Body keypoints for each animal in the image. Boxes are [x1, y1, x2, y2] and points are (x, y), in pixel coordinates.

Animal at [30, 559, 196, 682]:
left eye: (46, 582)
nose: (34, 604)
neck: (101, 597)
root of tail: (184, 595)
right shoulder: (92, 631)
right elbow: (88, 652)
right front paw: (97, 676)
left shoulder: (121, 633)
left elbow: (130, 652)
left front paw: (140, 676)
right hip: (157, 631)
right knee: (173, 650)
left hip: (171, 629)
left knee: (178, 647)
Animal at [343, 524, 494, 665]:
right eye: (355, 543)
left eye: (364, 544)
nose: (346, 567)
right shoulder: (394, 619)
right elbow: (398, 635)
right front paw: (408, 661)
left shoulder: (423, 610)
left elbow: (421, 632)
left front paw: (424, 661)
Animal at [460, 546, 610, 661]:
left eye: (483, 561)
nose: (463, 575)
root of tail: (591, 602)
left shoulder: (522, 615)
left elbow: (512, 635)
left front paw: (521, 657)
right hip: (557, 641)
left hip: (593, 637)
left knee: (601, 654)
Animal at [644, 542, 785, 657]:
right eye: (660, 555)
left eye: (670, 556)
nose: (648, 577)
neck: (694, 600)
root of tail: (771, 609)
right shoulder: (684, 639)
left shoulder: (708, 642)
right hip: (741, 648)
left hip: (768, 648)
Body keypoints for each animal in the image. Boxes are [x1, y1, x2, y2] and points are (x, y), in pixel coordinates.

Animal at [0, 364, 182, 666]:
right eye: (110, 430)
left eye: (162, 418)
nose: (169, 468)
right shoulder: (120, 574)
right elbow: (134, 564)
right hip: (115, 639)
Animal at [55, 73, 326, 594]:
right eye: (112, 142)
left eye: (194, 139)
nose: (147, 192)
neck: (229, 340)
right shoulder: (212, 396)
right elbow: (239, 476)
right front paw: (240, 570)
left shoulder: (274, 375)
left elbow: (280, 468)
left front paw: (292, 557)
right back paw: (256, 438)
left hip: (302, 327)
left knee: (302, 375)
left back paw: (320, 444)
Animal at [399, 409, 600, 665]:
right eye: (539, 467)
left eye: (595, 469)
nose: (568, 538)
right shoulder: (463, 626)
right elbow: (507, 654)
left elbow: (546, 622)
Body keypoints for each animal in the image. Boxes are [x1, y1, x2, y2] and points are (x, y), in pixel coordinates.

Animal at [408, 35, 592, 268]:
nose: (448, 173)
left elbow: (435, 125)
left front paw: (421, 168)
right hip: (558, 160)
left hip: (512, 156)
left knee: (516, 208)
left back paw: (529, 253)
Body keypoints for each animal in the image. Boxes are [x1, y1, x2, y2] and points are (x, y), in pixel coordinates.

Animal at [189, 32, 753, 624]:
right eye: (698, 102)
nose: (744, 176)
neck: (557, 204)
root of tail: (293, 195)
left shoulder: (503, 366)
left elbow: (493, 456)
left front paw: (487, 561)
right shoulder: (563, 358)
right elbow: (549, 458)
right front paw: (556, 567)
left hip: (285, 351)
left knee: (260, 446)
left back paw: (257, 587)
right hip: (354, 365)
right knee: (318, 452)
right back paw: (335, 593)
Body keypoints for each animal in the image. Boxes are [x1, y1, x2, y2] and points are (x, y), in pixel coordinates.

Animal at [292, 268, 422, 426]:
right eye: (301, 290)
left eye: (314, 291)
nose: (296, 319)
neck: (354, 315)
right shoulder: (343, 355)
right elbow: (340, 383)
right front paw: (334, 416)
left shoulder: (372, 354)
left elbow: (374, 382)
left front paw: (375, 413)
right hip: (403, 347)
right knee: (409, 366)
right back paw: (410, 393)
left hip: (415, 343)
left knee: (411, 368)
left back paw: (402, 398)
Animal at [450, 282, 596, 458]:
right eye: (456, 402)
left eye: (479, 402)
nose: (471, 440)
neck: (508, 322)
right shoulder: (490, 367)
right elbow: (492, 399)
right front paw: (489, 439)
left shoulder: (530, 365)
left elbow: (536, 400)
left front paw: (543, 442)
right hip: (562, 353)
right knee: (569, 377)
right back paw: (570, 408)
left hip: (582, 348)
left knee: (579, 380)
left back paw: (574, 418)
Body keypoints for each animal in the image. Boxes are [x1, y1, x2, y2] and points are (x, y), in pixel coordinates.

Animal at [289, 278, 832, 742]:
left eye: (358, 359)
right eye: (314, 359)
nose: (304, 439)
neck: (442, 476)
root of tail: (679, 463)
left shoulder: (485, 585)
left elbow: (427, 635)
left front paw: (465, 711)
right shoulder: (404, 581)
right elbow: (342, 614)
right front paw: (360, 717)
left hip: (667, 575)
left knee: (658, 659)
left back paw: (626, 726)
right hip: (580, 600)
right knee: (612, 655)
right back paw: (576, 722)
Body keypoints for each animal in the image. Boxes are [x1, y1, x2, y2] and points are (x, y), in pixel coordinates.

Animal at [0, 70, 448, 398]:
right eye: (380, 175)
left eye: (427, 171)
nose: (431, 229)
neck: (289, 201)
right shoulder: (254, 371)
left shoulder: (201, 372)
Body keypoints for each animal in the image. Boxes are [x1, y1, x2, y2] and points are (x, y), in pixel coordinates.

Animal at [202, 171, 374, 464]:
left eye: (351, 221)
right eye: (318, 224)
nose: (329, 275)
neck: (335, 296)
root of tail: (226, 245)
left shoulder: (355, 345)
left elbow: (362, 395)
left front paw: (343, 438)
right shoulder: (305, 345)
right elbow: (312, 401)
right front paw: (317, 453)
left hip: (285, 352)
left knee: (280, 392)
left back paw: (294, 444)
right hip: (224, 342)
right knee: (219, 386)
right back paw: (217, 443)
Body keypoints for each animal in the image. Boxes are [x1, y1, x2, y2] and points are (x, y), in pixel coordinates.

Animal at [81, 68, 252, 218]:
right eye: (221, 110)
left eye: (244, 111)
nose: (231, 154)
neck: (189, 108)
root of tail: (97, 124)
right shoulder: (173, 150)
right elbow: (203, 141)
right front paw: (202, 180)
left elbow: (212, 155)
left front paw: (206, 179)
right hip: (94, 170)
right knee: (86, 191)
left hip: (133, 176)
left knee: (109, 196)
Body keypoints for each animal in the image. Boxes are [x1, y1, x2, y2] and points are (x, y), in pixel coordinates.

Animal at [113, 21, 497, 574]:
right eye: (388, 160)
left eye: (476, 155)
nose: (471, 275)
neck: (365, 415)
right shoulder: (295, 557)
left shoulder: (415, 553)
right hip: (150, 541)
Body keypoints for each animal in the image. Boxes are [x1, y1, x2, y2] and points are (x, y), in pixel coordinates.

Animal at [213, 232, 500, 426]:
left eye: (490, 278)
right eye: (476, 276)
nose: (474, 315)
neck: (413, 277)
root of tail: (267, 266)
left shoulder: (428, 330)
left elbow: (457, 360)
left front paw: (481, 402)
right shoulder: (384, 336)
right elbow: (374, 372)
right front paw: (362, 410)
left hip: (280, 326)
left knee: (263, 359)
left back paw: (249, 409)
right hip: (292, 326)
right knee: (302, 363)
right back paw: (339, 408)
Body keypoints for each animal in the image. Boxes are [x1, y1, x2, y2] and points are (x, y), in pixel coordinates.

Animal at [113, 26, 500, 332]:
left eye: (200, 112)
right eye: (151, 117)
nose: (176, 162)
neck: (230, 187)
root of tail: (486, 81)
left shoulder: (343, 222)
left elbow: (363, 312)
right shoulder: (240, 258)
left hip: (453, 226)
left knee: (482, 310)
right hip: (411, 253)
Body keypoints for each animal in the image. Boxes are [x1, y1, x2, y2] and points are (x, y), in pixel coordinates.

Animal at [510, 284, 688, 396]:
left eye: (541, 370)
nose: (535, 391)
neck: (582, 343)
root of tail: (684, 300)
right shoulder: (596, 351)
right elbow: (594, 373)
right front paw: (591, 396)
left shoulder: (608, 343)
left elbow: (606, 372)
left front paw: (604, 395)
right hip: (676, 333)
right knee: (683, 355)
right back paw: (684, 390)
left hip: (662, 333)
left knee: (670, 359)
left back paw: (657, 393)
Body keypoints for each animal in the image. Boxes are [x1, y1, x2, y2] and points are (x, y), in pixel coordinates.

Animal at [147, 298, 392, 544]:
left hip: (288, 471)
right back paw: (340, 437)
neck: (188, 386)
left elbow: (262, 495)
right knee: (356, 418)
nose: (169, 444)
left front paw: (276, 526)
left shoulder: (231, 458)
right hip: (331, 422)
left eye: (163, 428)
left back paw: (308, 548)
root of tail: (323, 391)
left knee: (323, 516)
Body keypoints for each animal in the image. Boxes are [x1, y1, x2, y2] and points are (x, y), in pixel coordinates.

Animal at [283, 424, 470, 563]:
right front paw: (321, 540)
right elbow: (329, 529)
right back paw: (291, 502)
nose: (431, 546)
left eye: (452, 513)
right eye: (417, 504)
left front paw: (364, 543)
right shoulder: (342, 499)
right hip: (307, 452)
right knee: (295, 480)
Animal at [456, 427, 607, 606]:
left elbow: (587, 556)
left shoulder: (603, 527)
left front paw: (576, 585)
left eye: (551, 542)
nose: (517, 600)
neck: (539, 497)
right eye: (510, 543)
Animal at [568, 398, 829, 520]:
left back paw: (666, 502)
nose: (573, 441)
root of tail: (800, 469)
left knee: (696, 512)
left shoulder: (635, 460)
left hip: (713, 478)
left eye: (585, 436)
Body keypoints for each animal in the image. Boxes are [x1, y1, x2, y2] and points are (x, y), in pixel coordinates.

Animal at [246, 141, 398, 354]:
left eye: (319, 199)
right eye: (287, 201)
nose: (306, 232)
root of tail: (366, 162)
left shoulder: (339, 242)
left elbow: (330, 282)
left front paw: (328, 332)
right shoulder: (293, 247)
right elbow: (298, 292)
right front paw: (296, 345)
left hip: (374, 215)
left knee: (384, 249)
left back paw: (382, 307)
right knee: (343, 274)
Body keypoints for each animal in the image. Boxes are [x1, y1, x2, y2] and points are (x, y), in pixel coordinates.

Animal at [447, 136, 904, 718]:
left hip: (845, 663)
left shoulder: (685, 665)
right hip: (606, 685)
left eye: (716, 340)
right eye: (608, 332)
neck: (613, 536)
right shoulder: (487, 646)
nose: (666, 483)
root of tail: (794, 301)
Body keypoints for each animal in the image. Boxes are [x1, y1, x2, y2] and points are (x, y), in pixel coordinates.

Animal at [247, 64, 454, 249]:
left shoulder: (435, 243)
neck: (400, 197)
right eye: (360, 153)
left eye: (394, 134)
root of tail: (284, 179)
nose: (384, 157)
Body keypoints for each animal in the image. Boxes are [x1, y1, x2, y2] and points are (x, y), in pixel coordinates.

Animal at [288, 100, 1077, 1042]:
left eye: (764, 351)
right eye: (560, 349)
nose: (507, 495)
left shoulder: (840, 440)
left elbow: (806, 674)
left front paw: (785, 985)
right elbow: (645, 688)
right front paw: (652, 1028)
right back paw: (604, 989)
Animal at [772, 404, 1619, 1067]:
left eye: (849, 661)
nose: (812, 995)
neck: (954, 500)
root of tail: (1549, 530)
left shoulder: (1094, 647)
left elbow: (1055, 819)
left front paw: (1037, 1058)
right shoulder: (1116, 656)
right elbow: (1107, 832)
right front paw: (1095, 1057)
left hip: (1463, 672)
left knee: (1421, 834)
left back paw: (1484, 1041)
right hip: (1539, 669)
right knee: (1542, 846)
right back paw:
+ + +
== TASK DIRECTIONS ==
Your answer must be the data above, copied exactly from its first line through the line containing "right hip: (157, 631)", and nothing more.

== WRITTEN SOLUTION ==
Body keypoints for each animal in the image. Boxes are [x1, y1, x2, y2] and points are (x, y), in pixel coordinates.

Animal at [30, 559, 196, 682]:
left eye: (46, 582)
nose: (34, 604)
neck: (101, 597)
root of tail: (184, 595)
right shoulder: (92, 631)
right elbow: (88, 652)
right front paw: (97, 676)
left shoulder: (121, 633)
left elbow: (130, 652)
left front paw: (140, 676)
right hip: (157, 631)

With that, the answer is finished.